Olivia - I suppose if you go by the waistline I should not be saying that.
Peter - If you go in an American supermarket it’s ice cream.
Olivia - Alright. That’s why I love American supermarkets. Let’s go with that.
Peter - The United States of America.
Chris - China - they stole the ice cream crown from the US in 2014, consuming a massive 5.9 million litres of ice cream per year. In the Uk we eat much less, only 0.35 million litres in 2014.
Q3: After finishing your ice cream, why not go for a swim (waiting 30 minutes of course)... And with that in mind I want to know what is the average temperature of the sea around the UK coast in summer?
Simon - Well, we’ve got the current that warms us up coming across the Atlantic, so that’s side’s warm. Then we’ve got the North Sea coming down. So the average around the whole coast of the UK?
Chris - In summer.
Sarah - It always feels like -40 whenever I go swimming.
Simon - But then we go skating.
Sarah - Maybe the teens.
Chris - Going to have to hurry you.
Simon - Let’s go 12.
Sarah - 12.
Chris - Not bad...
15-20 degrees. The North Sea - and in particular North of Scotland - is much cooler at an average of 10 degrees in summer, compared to the English Channel where temperatures can reach up to 20 degrees.
Q4: From wet to dry - what is the driest place on Earth?
Peter - I think it may be some patch of dry rock in Antarctica.
Olivia - We can go with that.
Peter - That’s just a guess, but I think there’s some very, very dry bits of Antarctica.
Olivia - I was thinking, I don’t know why, for some reason. Maybe because I just loved it there but I was going to say some place in Morocco, but we can go with Antarctica. I like your answer better.

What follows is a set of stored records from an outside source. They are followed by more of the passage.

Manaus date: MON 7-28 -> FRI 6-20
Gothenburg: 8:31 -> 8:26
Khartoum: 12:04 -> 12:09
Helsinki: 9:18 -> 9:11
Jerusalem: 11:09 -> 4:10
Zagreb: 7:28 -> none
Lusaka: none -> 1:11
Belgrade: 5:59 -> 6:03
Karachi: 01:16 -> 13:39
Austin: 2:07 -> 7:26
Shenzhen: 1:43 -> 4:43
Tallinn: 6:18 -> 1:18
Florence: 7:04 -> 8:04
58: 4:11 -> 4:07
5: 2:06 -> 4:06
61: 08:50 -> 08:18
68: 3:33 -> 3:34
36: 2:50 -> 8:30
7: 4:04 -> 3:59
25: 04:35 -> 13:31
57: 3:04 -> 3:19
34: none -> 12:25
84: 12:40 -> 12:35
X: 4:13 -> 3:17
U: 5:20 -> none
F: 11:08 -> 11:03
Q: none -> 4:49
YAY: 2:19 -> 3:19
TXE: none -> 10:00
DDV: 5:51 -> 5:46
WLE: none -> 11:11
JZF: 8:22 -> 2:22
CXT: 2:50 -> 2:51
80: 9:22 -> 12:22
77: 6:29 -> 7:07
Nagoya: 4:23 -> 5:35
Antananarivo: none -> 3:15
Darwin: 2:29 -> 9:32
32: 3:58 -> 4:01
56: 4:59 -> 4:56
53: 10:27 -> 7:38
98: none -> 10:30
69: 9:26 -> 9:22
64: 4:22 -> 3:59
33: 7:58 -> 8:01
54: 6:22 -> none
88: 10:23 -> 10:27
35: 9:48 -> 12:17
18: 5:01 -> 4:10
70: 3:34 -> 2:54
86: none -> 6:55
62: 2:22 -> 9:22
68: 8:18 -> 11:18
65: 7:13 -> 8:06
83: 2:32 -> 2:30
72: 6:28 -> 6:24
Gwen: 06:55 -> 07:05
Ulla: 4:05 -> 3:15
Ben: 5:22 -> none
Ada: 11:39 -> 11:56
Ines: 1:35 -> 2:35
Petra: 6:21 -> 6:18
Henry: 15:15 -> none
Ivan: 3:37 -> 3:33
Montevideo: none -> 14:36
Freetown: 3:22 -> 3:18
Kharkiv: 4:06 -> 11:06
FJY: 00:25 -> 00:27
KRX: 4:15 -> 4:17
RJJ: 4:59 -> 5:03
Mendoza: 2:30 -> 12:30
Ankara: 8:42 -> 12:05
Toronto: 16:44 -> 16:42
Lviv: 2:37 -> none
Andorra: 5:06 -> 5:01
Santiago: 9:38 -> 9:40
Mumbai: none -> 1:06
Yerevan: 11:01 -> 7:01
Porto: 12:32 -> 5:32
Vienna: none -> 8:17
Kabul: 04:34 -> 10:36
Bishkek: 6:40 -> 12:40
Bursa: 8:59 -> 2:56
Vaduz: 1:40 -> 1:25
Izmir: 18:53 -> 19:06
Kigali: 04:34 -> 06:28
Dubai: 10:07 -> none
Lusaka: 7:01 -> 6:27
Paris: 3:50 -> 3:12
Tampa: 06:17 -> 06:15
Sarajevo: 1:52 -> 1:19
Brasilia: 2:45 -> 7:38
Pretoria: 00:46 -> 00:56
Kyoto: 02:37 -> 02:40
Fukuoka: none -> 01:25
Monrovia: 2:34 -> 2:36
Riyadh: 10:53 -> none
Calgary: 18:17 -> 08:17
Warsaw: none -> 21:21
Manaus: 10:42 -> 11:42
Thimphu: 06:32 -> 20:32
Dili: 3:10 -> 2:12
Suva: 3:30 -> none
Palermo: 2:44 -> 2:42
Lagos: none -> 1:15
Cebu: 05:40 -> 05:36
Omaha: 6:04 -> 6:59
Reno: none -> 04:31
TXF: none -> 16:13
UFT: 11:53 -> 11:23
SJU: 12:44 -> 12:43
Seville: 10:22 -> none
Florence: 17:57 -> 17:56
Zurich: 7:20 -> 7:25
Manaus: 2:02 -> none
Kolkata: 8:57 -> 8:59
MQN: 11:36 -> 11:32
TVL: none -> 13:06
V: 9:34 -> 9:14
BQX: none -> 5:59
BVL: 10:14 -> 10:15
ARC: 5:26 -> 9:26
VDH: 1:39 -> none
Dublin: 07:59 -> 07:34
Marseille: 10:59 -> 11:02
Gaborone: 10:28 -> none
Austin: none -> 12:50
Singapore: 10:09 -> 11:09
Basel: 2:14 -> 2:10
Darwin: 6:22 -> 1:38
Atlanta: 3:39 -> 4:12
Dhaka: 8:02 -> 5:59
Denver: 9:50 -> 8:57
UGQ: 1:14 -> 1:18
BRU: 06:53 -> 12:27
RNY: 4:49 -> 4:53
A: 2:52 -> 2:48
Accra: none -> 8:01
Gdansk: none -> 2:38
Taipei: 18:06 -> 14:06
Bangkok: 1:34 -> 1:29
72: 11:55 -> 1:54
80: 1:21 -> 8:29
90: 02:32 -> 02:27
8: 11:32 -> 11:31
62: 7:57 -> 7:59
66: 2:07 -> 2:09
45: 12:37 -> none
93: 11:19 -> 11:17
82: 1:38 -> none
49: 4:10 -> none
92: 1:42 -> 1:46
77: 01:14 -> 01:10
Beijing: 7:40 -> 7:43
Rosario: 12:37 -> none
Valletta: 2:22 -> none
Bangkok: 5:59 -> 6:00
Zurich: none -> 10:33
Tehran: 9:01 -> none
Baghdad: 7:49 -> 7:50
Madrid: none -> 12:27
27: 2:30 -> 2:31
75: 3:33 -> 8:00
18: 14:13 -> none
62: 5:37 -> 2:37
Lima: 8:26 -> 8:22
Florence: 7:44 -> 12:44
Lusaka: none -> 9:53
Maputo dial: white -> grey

Chris - McMurdo Dry Valleys, Antarctica - they haven’t seen rainfall in over 14 million years… They are surrounded by extremely high mountains which even block the flow of ice.
Q5: Speaking of a lack of rainfall, how much of the earth is covered in desert?
Simon - That’s going to be a very small percentage.
Sarah - It depends whether we count Antarctica as a desert, or that small part of Antarctica.
Simon - It’s only 33% so about 3 or 4 %?
Sarah - I’d go 4%.
Simon - Let’s go 4%.
Chris - Approximately 10%. 71% of the earth is ocean, and of the remaining 29% around ⅓ is desert. That may seem high, but the definition of a desert is anywhere that has a moisture deficit over a year - so more evaporation than rainfall.
Q6: Sticking with sand, what is the world record for the tallest sandcastle ever built?
Olivia - You mean in metres?
Chris - Yeah. You can give me metres. I suppose I could quickly try and do a conversion but yeah, metres would be good. And decimal points as well please to keep Simon happy.
Olivia - The bigger the better.
Chris - I need a height - roughly.
Peter - Oh, 50 feet.
Olivia - Okay, we’ll go with that.
Chris - Can we have that in metres. It’s a metric programme.
Peter - I’m not sure we can.
Olivia - We can ask the statistician to do the quick mental conversion.
Simon - That 100 metres.
Chris - That’s quite tall. That’s quite high.
Peter - 50 feet is not 100 metres.
Simon - I didn’t say I’d give the right answer.
Chris - They’re trying to throw you off - don’t listen to him. Just give me an answer in metres.
Peter - 15 metres, 20 metres. Between 15 and 20 metres.
Chris - 14.84 metres. It was constructed on February 10th, 2017 this year on a beach in India. It took 9 days to build and had a circumference of 160m at the base.